As Dame Alexis recently tweeted, routine is up there with home, clothes, food, and Baroque music as one of the fundamentals of human existence, at least for old people like us, and her comment makes a nice intro for a post about my daily schedule.
I’ve long adored lists. To-do lists, goal lists, shopping lists, any kind of list that turns my future week or year into neatly bulleted sense. Since iOS5 arrived, I’ve taken to using Reminders, iClouded over to my iCal, to keep track of everything from my current workout stats to my daily schedule. My need for a well-organized schedule comes from working at home, where I have no boss, and no one keeping tabs, and the temptation to laze is ever a danger. This blog itself is part of my plan to stay on track…a gesture of accountability, a public check-in to prove to myself, at least, that my day hasn’t yet fallen apart.
Because my current situation is as follows. I was a stay-at-home Dad with our son. That was great. I didn’t miss commuting to an office, I got loads of quality time with the boy, and I was able to find freelance copywriting jobs for several years. Whenever I had free time, though, I wrote novels. I hoped to have one published by the time our son went to kindergarten, because once he was going to school full-time, I’d need an accuse to stay home even if the freelance work wasn’t flowing like it used to. Sad to say, he started second grade and I was still home writing novels, still unpublished, and the freelance work had mostly dried up. But I was getting close, so very close, to getting one of my novels published that it seemed crazy to quit now (I said this, in fact, three years ago), and so I had to treat novel-writing like a real M-F job. A job with no boss, and no real accountability, and the constant option of pretending I’d spent my day toiling on a book when nobody, really, was keeping tabs and I might have spent the day napping or futzing around.
It all came down to self-discipline. It all came down to lists, and plans, and a level of anal-retentiveness that flies in the face of cliches about writers, who are supposed to be sloppy and freewheeling and not at all scrupulous about Office-Grade Discipline. That cliche, I believe, is total garbage, and I more than suspect that most successful writers, even fiction writers, are as disciplined and unsexy in their work ethic as any successful businessperson. It’s a job, not a hobby, and even when it’s loose and fun it takes willpower to sit, every day, and get it done. I learned all this by slacking off during my 20s, a decade in which I accomplished nothing in my quest to become a published novelist. By the time I hit 30, I was all about SCHEDULES.
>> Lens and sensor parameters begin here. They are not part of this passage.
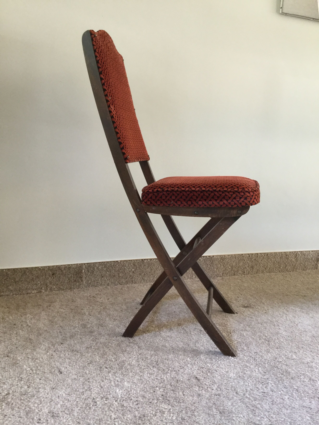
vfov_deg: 58.4
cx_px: 160
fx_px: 381
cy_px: 212
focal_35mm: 31
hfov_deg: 45.4
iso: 100
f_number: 2.4
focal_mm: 3.3
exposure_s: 1/33
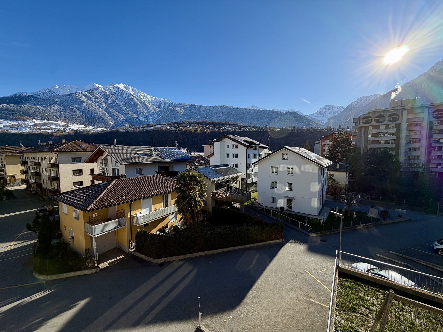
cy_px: 166
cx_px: 222
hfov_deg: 102.1
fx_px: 179
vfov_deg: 85.7
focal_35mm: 14
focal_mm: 2.22
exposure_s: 1/901
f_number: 2.2
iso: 20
So here’s my current M-F schedule. Weekends are unscheduled, since even us writers need a break from our Weirdly Tiring Work of Making Stuff Up.
5:30am – Wake, eat breakfast, drink coffee
6-7am – Weight lifting at local gym
7-815am – Eat again, hang with son before school
9-10am – Web (blog, email, Facebook, surfing)
10am-12pm – Work on current novel
12-1pm – Read, lunch
1-3pm – Work on current novel
3-6pm – Hang with son after school
6pm – Dinner with family
7-10pm – Read, futz, TV
10pm – Bed
That’s four hours of writing a day, for a total of 20 hours a week, which sounds kind of pitiful compared to a 40-hour office job. But it’s all I can sanely manage without ignoring my family or forgoing some relaxation at night, neither of which I’m inclined to do. I can get an awful lot done in those 4 daily hours, though. When I’m actually writing instead of plotting or revising, I can write 1,000 words a day pretty consistently. That’s about 3 pages in a regular printed book, so I can finish a solid 300-400 page draft in half-a-year. It’s a pace that I can live with, and one I enjoy. The day itself feels nicely rounded, with exercise and reading and social interaction, and whenever I manage to stick with this schedule, I feel satisfied at night, even if the work itself didn’t go as well as I had hoped.